DIRECTIONS FOR THIS TASK:
Identify every line of the material that contains the word "להתפלל" and copy each of those lines.

Segment Start: RECORDS PROVIDED

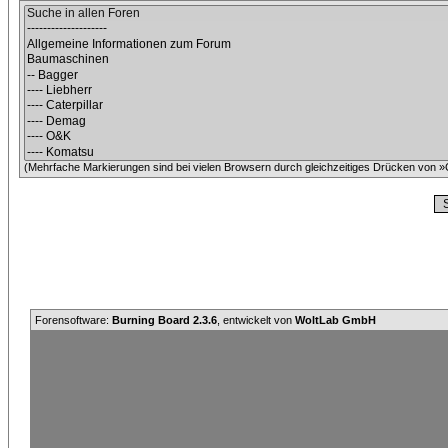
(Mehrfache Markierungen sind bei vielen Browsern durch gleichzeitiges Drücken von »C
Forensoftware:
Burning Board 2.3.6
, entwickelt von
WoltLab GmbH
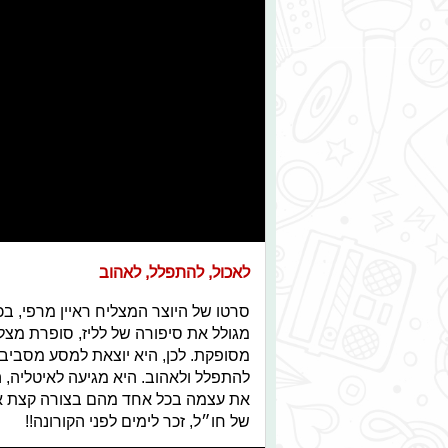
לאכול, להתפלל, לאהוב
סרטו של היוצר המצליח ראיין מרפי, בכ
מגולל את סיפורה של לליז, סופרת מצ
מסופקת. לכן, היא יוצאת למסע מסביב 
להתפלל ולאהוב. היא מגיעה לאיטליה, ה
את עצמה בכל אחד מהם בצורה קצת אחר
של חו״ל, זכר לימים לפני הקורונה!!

Segment End: RECORDS PROVIDED

TASK ANSWER:
לאכול, להתפלל, לאהוב
להתפלל ולאהוב. היא מגיעה לאיטליה, ה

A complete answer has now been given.